The comments on the dam being larger than Lake Lanier's aren't exactly accurate.

The total required to hold back Lake Lanier is nearly 7,000 ft.

While a 2,000 ft. dam may sound large it is not uncommon in the state of Georgia.

The City of Dawsonville asked the state if this is a property, regardless of proposal, they would entertain going through this process with including the funding to purchase the property.

Secondly, we asked for a grant to do the follow up important and needed studies to see if it's a viable project which other governments have wanted to see before they sign on.

It's a catch 22... They need regional support with others, yet they won't come to the plate until more facts are nailed down. There are several reservoir ideas that are being researched just like Calhoun Creek. It takes at least one entity to get the ball rolling on getting details to even see if it's viable.

We took that step for the benefit of the whole region with this particular project just like the county brought the Dawson Forest Shoal Creek reservoir idea to the forefront a few years ago.
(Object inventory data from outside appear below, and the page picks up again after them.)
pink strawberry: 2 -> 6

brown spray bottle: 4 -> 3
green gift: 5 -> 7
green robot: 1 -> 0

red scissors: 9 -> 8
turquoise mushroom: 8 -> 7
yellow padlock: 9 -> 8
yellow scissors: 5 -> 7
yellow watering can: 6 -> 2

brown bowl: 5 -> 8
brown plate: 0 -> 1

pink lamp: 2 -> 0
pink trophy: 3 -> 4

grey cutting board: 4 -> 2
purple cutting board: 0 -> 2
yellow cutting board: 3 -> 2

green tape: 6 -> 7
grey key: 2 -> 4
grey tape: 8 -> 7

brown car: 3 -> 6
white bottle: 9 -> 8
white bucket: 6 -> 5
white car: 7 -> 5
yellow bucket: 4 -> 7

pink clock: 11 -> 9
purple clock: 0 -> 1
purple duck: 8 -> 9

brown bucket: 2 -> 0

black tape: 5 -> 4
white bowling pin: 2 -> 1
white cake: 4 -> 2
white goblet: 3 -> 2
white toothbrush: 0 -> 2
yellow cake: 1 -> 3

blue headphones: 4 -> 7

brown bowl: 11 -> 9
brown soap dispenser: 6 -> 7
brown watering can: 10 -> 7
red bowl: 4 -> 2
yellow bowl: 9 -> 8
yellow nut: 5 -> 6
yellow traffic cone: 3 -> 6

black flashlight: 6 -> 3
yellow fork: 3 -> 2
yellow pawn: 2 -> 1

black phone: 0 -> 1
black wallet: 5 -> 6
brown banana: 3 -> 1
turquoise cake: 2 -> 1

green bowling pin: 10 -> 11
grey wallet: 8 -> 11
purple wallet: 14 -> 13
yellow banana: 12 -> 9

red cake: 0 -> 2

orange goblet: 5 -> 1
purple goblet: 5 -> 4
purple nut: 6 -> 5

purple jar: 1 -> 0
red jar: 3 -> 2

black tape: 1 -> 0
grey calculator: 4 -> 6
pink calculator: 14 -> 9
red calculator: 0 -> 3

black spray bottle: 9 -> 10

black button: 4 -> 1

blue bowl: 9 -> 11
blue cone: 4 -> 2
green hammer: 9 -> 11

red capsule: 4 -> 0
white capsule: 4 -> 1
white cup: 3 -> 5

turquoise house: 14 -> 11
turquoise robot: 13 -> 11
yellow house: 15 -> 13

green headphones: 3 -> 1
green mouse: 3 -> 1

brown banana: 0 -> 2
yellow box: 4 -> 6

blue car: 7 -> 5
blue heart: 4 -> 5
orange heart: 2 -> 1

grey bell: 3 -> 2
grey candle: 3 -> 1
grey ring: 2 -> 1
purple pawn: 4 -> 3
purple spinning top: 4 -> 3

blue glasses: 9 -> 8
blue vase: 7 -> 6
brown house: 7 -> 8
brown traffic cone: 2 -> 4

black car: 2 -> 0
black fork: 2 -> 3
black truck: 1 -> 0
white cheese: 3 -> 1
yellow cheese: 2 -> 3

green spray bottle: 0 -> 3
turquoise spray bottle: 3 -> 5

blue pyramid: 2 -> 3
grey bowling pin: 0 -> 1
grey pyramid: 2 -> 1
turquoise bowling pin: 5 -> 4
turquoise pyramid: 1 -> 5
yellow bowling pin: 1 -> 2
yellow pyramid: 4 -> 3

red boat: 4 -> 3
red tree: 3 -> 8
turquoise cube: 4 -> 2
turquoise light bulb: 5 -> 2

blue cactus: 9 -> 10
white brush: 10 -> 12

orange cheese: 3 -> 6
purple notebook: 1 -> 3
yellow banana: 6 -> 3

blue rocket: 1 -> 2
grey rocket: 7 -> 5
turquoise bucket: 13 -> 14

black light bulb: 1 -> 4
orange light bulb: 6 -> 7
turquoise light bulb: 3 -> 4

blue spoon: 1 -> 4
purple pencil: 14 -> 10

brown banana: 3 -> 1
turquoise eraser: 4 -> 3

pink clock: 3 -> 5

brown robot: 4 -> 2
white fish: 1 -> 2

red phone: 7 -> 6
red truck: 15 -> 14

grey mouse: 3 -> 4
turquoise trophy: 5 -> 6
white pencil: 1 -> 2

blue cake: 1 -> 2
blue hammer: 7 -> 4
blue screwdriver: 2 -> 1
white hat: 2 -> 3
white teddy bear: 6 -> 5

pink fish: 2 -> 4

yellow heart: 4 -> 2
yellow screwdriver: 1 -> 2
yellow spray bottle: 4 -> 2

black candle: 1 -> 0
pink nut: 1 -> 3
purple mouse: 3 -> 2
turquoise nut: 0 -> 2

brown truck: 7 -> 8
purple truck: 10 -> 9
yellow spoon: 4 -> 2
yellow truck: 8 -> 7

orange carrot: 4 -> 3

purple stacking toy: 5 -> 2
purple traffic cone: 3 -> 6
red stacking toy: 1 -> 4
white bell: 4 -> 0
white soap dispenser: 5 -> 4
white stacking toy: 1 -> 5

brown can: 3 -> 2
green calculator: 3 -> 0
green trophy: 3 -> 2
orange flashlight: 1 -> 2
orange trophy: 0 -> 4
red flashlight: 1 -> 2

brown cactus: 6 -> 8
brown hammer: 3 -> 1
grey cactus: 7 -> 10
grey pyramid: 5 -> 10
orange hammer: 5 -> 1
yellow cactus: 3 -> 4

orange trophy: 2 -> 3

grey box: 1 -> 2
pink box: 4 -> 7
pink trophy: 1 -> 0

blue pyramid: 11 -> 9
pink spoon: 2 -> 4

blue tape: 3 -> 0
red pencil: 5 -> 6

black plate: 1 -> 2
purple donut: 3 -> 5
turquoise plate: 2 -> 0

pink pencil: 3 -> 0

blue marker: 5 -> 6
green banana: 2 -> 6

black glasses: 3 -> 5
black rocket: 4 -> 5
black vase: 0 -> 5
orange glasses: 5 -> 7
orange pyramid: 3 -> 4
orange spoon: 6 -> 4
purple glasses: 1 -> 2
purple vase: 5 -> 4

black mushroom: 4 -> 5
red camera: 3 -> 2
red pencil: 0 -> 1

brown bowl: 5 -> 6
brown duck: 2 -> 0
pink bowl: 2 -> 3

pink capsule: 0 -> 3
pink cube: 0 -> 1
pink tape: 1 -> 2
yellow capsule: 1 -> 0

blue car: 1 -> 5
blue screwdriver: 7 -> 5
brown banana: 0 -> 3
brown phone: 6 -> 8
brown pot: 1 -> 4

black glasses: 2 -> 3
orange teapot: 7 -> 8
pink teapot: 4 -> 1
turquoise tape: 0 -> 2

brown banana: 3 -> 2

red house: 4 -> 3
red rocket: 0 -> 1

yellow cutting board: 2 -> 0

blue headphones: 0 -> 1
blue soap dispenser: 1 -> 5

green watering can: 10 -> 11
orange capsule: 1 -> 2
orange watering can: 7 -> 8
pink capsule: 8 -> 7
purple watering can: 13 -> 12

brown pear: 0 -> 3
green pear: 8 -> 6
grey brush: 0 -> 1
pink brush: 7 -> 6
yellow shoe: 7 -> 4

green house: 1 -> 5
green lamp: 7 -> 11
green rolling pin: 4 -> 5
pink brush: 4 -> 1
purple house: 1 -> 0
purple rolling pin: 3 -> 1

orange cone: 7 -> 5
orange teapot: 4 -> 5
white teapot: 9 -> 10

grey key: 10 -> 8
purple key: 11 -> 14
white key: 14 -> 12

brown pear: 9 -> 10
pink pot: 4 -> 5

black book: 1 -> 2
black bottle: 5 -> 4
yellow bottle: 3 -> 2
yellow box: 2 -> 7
Now moving forward I believe that we can continue to make an effort to build those relationships and forms of communication with the citizens and with county officials that feel left out. We have open public meetings at least once a month and we welcome everyone.

With Mayor James Grogan's leadership and the other elected officials leading our city we are boldly moving the city forward.

Over the last year we have completed a revitalization plan, developed a plan to save the city millions by refinancing outstanding debt, saved hundreds of thousands on our insurance, developed plans to look 5-10-20 years down the road, updated software systems, installed new sign for instant communication and many other positives.

I do still believe we live in the best county/city in the State of Georgia and as your elected official, my goal is to keep that tapestry while weaving in improvements we can all be proud of.